True to his reputation of the fastest moving object in Europe, he flew personally on the morning of Oct 4 into Ndjamena, had a quick discussion with President Déby evoking a long-forgotten 1976 legal cooperation accord between France and Chad, addressed a news conference on the spot, had four Spanish air hostesses and three French journalists released, had everybody embarked on the presidential flight, dropped the hostesses at Madrid airport while sharing a hasty cup of coffee with Prime Minister José-Luis Zapatero, and was home with the three French journalists by midnight. Whew! The militant Trotskyite daily Libération paid a grudging tribute by headlining the story: “Hop onto Sarko Airlines flight…”
Though everyone agrees not all the NGOs are scams, many working in African countries either do not know or don’t care about local customs or sensibilities. The Zoe’s Ark crowd in its self-righteous arrogance obviously forgot that there is no concept of an orphan in Africa and that children who have lost one or both parents automatically become part of the extended family. It was probably haughtiness also that led the group into the impossible imbroglio it finds itself in today.

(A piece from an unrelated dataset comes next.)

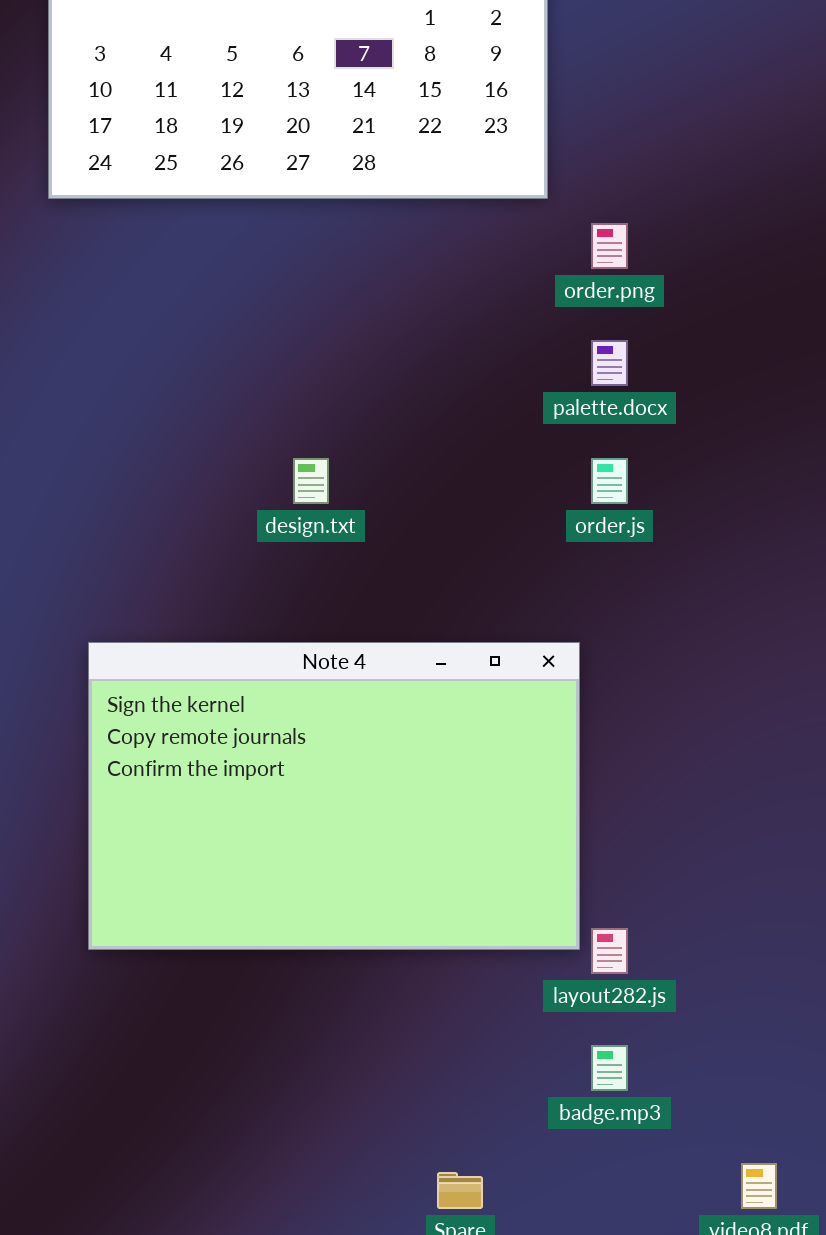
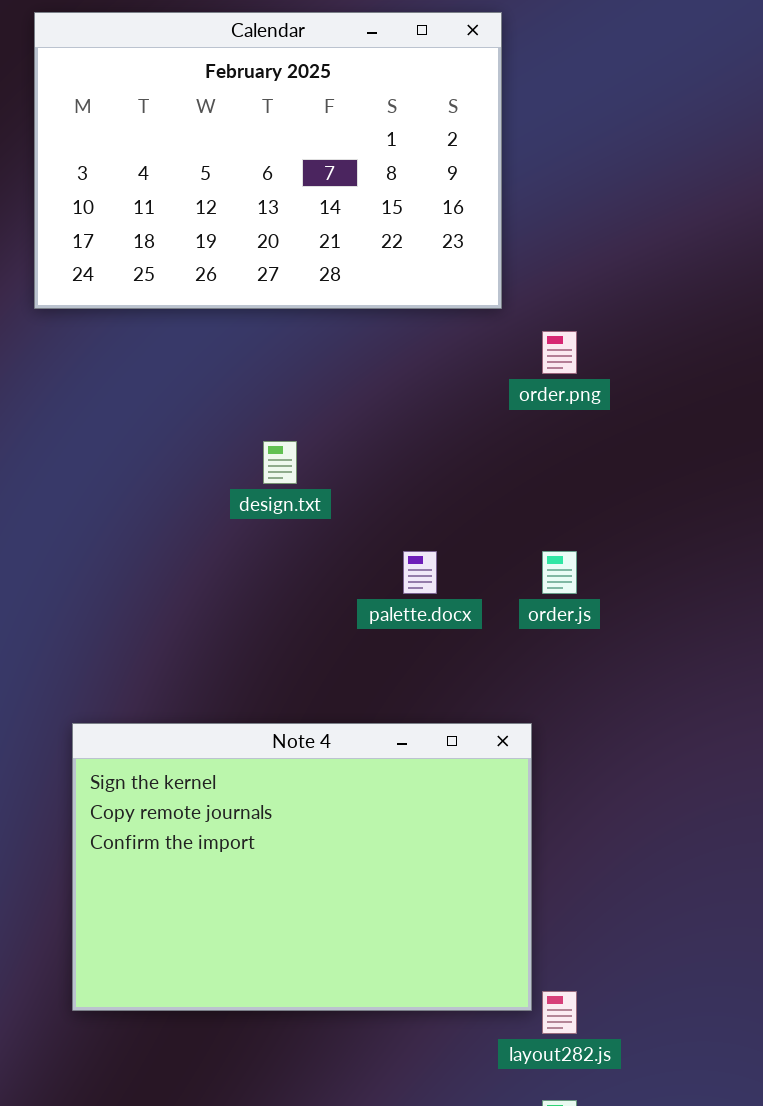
palette.docx: [591,340,628,386] -> [403,551,437,594], moved
design.txt: [293,458,329,504] -> [263,441,297,484], moved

Three more Spaniards belonging to the crew of the chartered flight and the Belgian pilot were later released but the Ndjamena government is determined to keep the six French charity workers and four Chadian nationals in jail and try them according to the local law. That means, theoretically at least, up to 20 years in prison on the charge of trying to abduct children.
As Rama Yade curtly told a particularly quarrelsome Socialist parliamentarian during a National Assembly session: “Africa of daddy’s days, Monsieur le député, is over!”
The writer is a journalist based in Paris.